Enforcada (JurandirBozo)


Uma morte em Jaraguá...
               

                Madrugada de segunda, e ainda dormia o antigo bairro de Jaraguá, as ruas desertas adornavam seus armazém e casas antigas. Na rua principal, ainda calçada com paralelepípedos ficava o imponente prédio da associação comercial e mais a frente o museu da imagem e do som que ficava defronte a praça dois leões, a frente da praça uma rua asfaltada por onde passam os coletivos e logo após essa se via outra praça que precedia a uma igreja antiga de paredes brancas e portas azuis...  Na praça uma arvore grande bem ao centro, não sei lhe dizer o nome de tal arvore, mas esse detalhe é bem menor que o fato que teria acontecido ali na mesma madrugada sisuda.
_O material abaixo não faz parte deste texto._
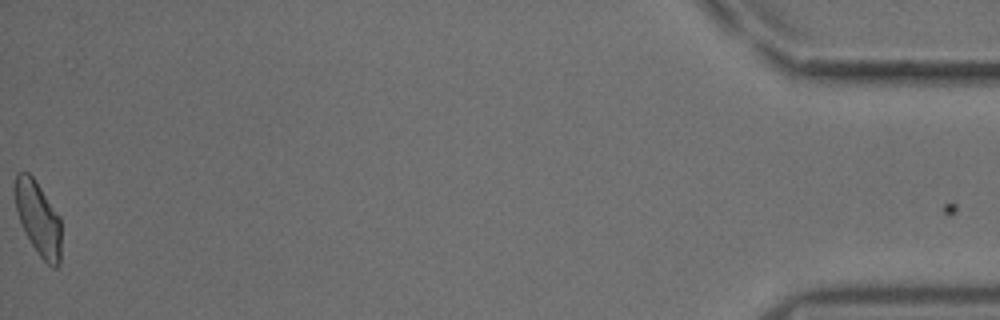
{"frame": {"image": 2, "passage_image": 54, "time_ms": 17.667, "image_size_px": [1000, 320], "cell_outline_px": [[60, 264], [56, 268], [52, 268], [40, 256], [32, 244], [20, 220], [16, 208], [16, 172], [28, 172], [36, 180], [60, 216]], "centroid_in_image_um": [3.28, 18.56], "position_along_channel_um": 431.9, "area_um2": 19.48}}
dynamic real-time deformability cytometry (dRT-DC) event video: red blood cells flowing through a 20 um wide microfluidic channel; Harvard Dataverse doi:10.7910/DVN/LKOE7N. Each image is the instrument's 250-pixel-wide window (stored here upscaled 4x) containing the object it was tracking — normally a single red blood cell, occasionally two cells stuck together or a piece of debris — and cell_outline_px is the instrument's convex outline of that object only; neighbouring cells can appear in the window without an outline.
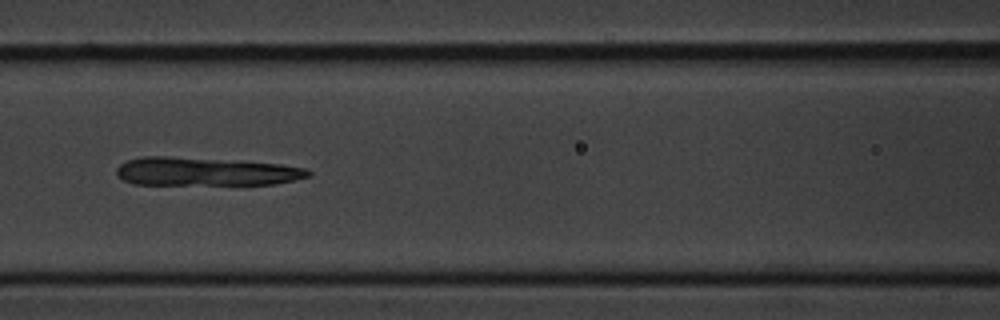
{"species": "common noctule bat (a hibernating species)", "species_latin": "Nyctalus noctula", "temperature_condition": "cold", "stored_images_in_passage": 9, "camera_frame_rate_fps": 3000, "um_per_image_px": 0.085, "animal": {"sex": "male", "body_mass_g": 20.1, "forearm_length_mm": 53.5}, "frame": {"image": 1, "passage_image": 7, "time_ms": 7.667, "image_size_px": [1000, 320], "cell_outline_px": [[312, 176], [276, 184], [132, 184], [116, 176], [116, 168], [120, 164], [128, 160], [144, 156], [168, 156], [236, 160], [280, 164], [304, 168], [312, 172]], "centroid_in_image_um": [17.47, 14.57], "position_along_channel_um": 149.1, "area_um2": 31.85}}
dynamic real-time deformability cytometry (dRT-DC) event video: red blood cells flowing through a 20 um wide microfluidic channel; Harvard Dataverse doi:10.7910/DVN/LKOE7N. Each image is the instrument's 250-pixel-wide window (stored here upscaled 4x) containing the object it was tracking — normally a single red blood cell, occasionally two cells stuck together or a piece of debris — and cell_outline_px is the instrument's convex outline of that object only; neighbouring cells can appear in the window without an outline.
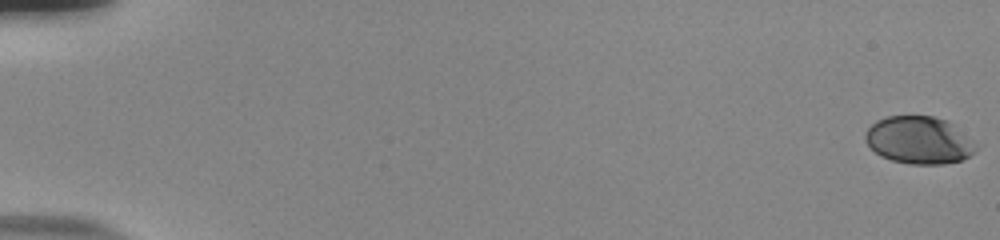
{"species": "human", "species_latin": "Homo sapiens", "temperature_condition": "room temperature", "stored_images_in_passage": 56, "camera_frame_rate_fps": 3000, "um_per_image_px": 0.085, "donor": {"sex": "male"}, "frame": {"image": 1, "passage_image": 1, "time_ms": 0.0, "image_size_px": [1000, 240], "cell_outline_px": [[976, 152], [960, 160], [944, 164], [908, 164], [892, 160], [880, 156], [864, 140], [864, 132], [876, 120], [888, 116], [932, 116], [944, 120], [972, 140], [976, 148]], "centroid_in_image_um": [78.05, 11.92], "position_along_channel_um": 6.9, "area_um2": 30.23}}
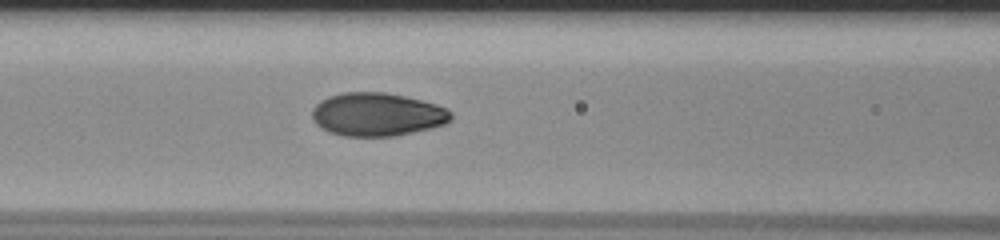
{"frame": {"image": 2, "passage_image": 26, "time_ms": 8.333, "image_size_px": [1000, 240], "cell_outline_px": [[452, 120], [444, 124], [432, 128], [396, 136], [344, 136], [328, 132], [320, 128], [312, 120], [312, 108], [320, 100], [328, 96], [344, 92], [384, 92], [404, 96], [436, 104], [448, 108], [452, 112]], "centroid_in_image_um": [32.05, 9.73], "position_along_channel_um": 134.6, "area_um2": 35.37}}
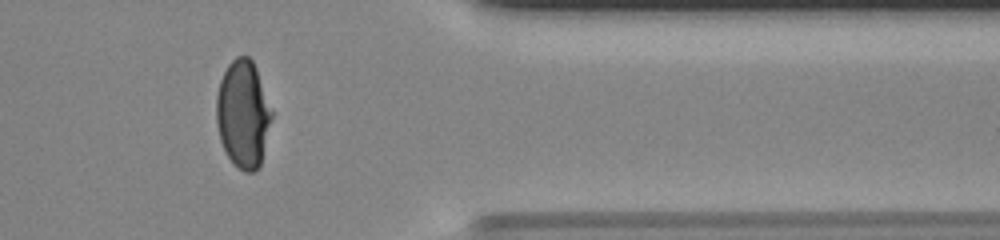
{"frame": {"image": 3, "passage_image": 47, "time_ms": 15.333, "image_size_px": [1000, 240], "cell_outline_px": [[272, 116], [260, 164], [252, 172], [244, 172], [228, 156], [220, 140], [216, 124], [216, 96], [220, 80], [228, 64], [236, 56], [248, 56], [252, 60], [256, 68], [272, 112]], "centroid_in_image_um": [20.64, 9.66], "position_along_channel_um": 390.8, "area_um2": 34.16}, "authors_computed_cell_mechanics": {"area_um2": 34.3332, "velocity_mm_per_s": 3.8434, "shape_relaxation_time_tau1_ms": 4.5834, "shape_relaxation_time_tau2_ms": null, "deformation_change_tau1": 0.2084, "deformation_change_tau2": null}}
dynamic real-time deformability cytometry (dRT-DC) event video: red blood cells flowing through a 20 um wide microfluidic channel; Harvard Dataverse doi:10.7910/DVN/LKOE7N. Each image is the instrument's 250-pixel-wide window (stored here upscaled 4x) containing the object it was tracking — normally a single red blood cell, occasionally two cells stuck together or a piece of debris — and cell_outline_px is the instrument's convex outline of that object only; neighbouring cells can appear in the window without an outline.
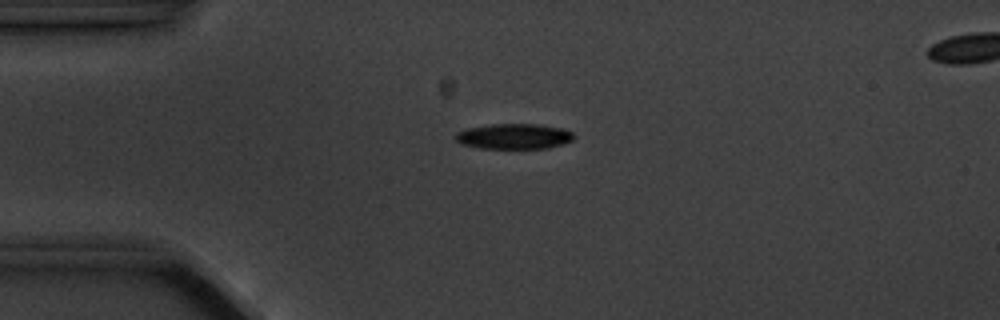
{"species": "common noctule bat (a hibernating species)", "species_latin": "Nyctalus noctula", "temperature_condition": "cold", "stored_images_in_passage": 3, "camera_frame_rate_fps": 3000, "um_per_image_px": 0.085, "animal": {"sex": "male", "body_mass_g": 20.1, "forearm_length_mm": 53.5}, "frame": {"image": 1, "passage_image": 1, "time_ms": 0.0, "image_size_px": [1000, 320], "cell_outline_px": [[576, 136], [572, 140], [564, 144], [548, 148], [480, 148], [460, 144], [456, 140], [456, 132], [468, 128], [492, 124], [536, 124], [564, 128], [572, 132]], "centroid_in_image_um": [43.72, 11.59], "position_along_channel_um": 41.3, "area_um2": 17.57}}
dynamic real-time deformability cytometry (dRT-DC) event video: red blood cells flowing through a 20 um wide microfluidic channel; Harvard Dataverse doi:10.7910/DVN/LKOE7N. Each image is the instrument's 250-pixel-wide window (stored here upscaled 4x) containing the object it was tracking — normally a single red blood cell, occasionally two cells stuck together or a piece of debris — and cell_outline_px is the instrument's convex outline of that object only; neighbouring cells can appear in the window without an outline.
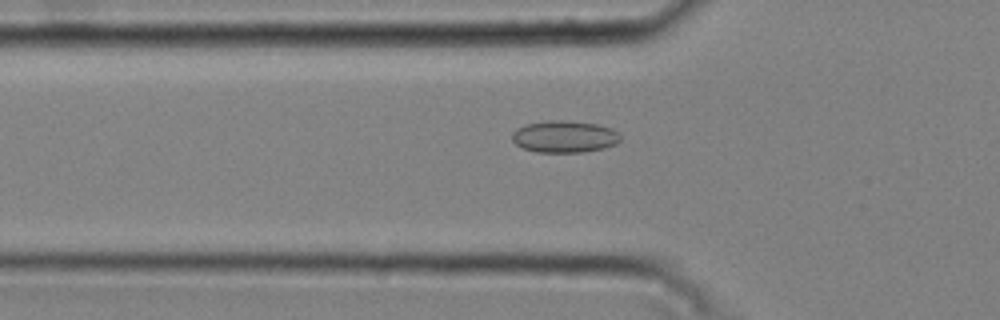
{"species": "common noctule bat (a hibernating species)", "species_latin": "Nyctalus noctula", "temperature_condition": "cold", "stored_images_in_passage": 43, "camera_frame_rate_fps": 3000, "um_per_image_px": 0.085, "animal": {"sex": "male", "body_mass_g": 20.4}, "frame": {"image": 1, "passage_image": 13, "time_ms": 4.0, "image_size_px": [1000, 320], "cell_outline_px": [[620, 140], [616, 144], [604, 148], [580, 152], [536, 152], [524, 148], [516, 144], [512, 140], [512, 132], [516, 128], [524, 124], [548, 120], [564, 120], [600, 124], [612, 128], [620, 132]], "centroid_in_image_um": [47.99, 11.59], "position_along_channel_um": 77.8, "area_um2": 20.4}}
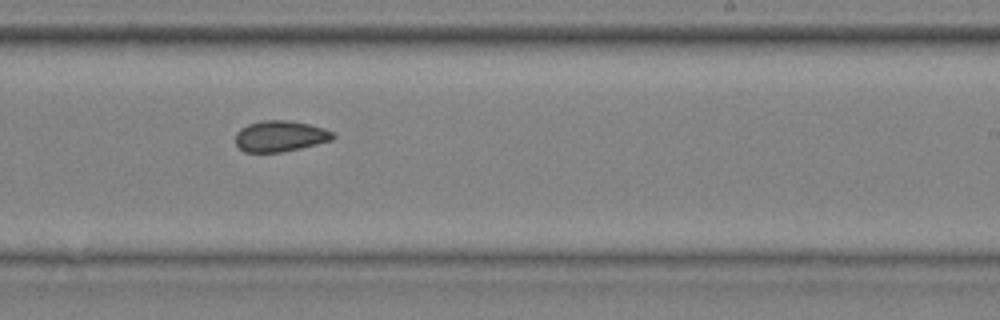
{"frame": {"image": 2, "passage_image": 28, "time_ms": 9.0, "image_size_px": [1000, 320], "cell_outline_px": [[336, 136], [332, 140], [300, 148], [280, 152], [244, 152], [236, 144], [236, 132], [240, 128], [248, 124], [264, 120], [288, 120], [308, 124], [324, 128], [332, 132]], "centroid_in_image_um": [23.8, 11.57], "position_along_channel_um": 265.2, "area_um2": 17.51}}
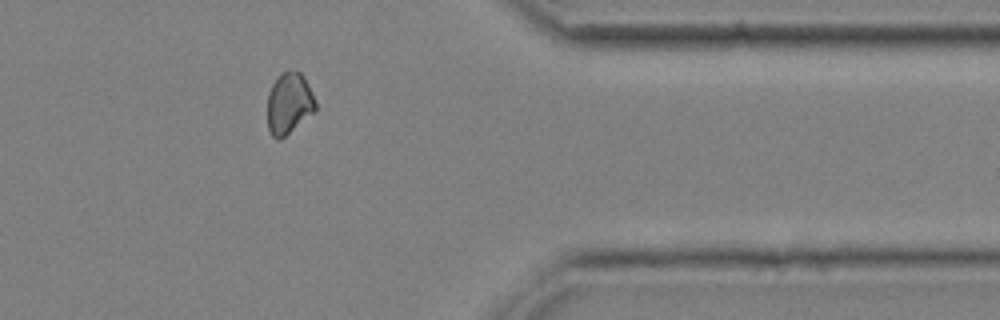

                A manha de segunda veio lenta e logo que o sol se fez nascer gritos cortaram o harmonioso som de quase silencio – Socorro! Socorro! Mas o vazio era tanto que os gritos não encontraram um endereço sequer para serem destinados. Ali na arvore da praça defronte a igreja um corpo de uma jovem enforcada ainda a suspirar pelo resto de vida que estrebuchava as ultimas pulsações enquanto alguém lutava desesperadamente contra o inevitável fim. Com o passar de poucos segundos em uma luta intensa os movimentos desordenados foram dando lugar a inércia da morte, o corpo ainda quente deixava a impressão que algo poderia ser feito para salvar a linda moça enforcada. Após tentar por minutos numa batalha esgotante, a moça que aparentava ser leve o bastante para ser erguida com facilidade, ali, ela redobrava seu peso e dificultava mais e mais qualquer tentativa de salvamento.  Era uma linda moça de pouco mais que 18 anos, e estava vestida de forma pouco comum para uma suicida, a moça se encontrava com peças mínimas de roupas e com os pés a pouquíssimos centímetros do chão. O quadro aterrorizante motivava gritos ainda maiores por socorro, Mas ninguém ouvia... E após tanto gritar pedindo por socorro e a constatação que já não poderia ser feito mais nada, lhe ocorreu um pensamento pertinente – como eu cheguei aqui? ...e se pensarem que eu a matei? Então saiu caminhando em direção a igreja e entrou numa rua do lado seguindo um muro para contorná-la e logo que chegou aos fundos da igreja, parou para respirar e a pergunta continuava em sua cabeça insistentemente – como eu vim parar aqui?